(Body or hand keypoint data)
·····

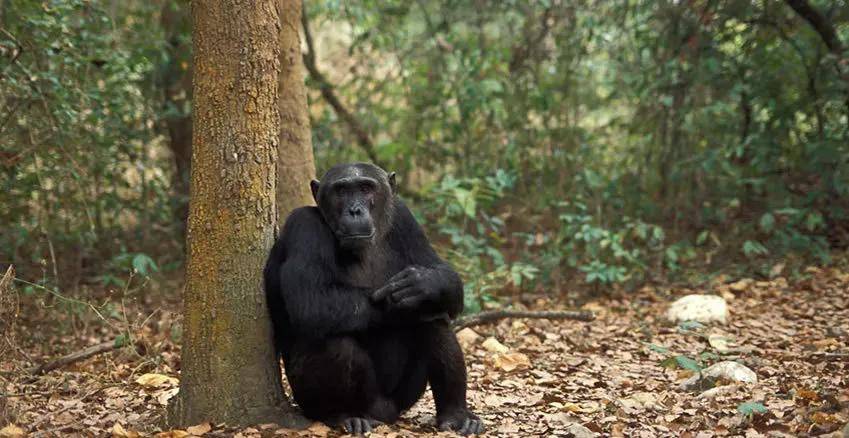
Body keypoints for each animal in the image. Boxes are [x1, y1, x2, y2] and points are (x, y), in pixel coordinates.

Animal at [262, 163, 480, 434]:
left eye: (366, 188)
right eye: (342, 190)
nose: (355, 210)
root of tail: (384, 413)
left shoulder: (405, 218)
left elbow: (445, 275)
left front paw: (422, 284)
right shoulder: (303, 227)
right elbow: (312, 300)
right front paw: (396, 302)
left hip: (404, 397)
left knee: (433, 318)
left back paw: (455, 415)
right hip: (324, 401)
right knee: (335, 343)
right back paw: (344, 416)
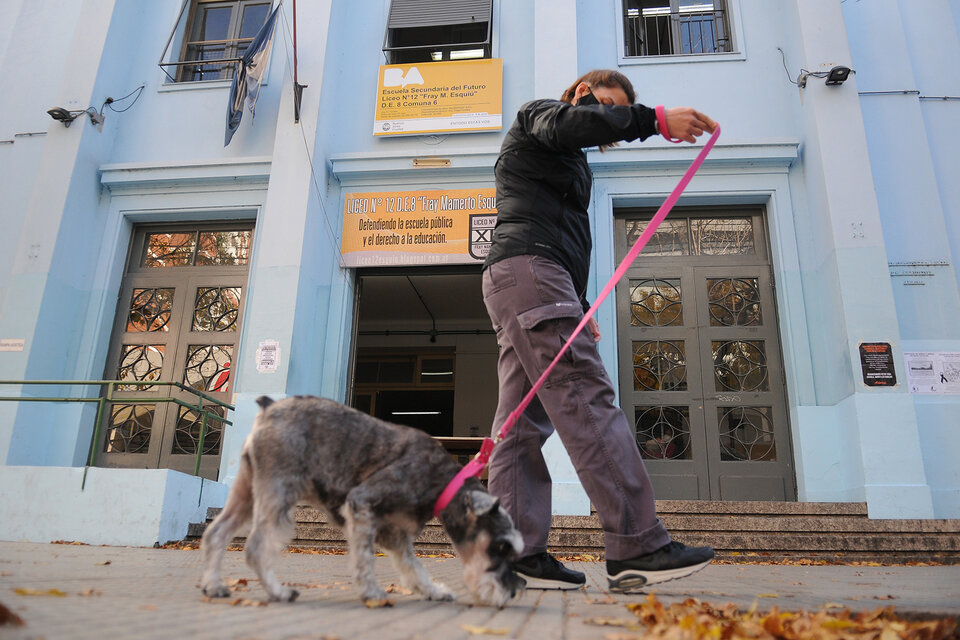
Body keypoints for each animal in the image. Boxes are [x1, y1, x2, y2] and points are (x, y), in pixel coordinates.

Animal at [197, 392, 524, 608]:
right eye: (501, 546)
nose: (512, 592)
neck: (443, 482)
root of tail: (270, 406)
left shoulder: (394, 533)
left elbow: (413, 566)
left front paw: (433, 590)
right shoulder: (362, 505)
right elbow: (365, 558)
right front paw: (373, 593)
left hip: (247, 494)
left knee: (217, 533)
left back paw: (214, 586)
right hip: (278, 492)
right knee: (255, 547)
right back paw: (279, 592)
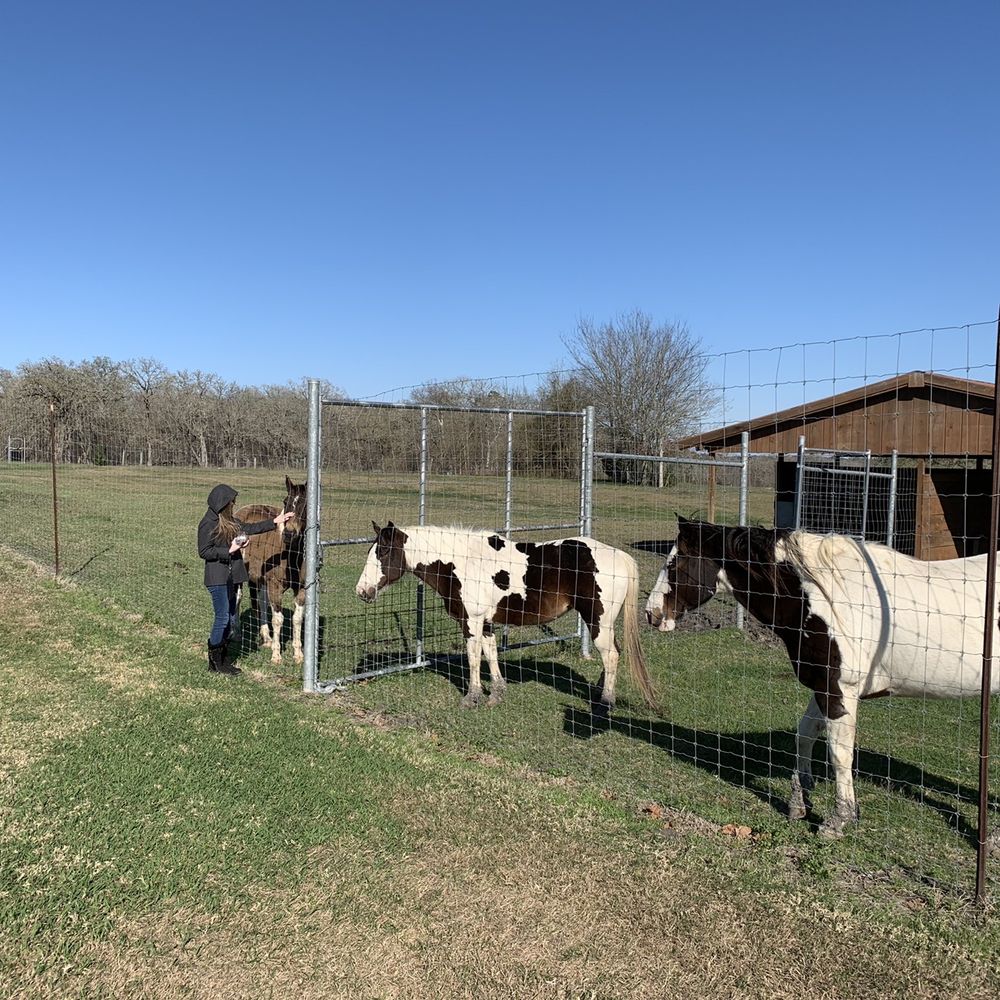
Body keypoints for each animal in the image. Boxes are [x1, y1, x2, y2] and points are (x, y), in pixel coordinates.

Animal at [355, 522, 659, 716]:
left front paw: (472, 698)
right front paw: (497, 694)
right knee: (612, 654)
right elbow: (490, 654)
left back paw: (605, 703)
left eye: (382, 552)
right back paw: (599, 693)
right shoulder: (486, 623)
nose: (362, 591)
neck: (462, 562)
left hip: (597, 621)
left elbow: (474, 657)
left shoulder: (472, 621)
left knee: (611, 656)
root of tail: (620, 557)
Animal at [644, 516, 1000, 839]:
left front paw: (839, 820)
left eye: (674, 563)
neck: (827, 598)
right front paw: (799, 802)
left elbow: (839, 754)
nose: (651, 613)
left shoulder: (838, 691)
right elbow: (805, 735)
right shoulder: (822, 687)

·····

### Work required
The expected output is the lines above from the one containing "left front paw: (433, 590)" to the one containing "left shoulder: (472, 621)", both ends included, reproduced exactly with every picture left out.

### Answer for this exercise
left front paw: (433, 590)
right shoulder: (362, 505)
right elbow: (365, 558)
right front paw: (373, 593)
left hip: (247, 494)
left knee: (217, 533)
left back paw: (214, 586)
right hip: (278, 492)
right knee: (255, 547)
right back paw: (279, 592)
Body keypoints for each animal in the image. Boxes are [x1, y1, x2, y2] and points are (x, y), in pixel coordinates.

Animal at [355, 522, 659, 716]:
left front paw: (472, 698)
right front paw: (497, 694)
right knee: (612, 654)
right elbow: (490, 654)
left back paw: (605, 703)
left eye: (382, 552)
right back paw: (599, 693)
right shoulder: (486, 623)
nose: (362, 591)
neck: (462, 562)
left hip: (597, 621)
left elbow: (474, 657)
left shoulder: (472, 621)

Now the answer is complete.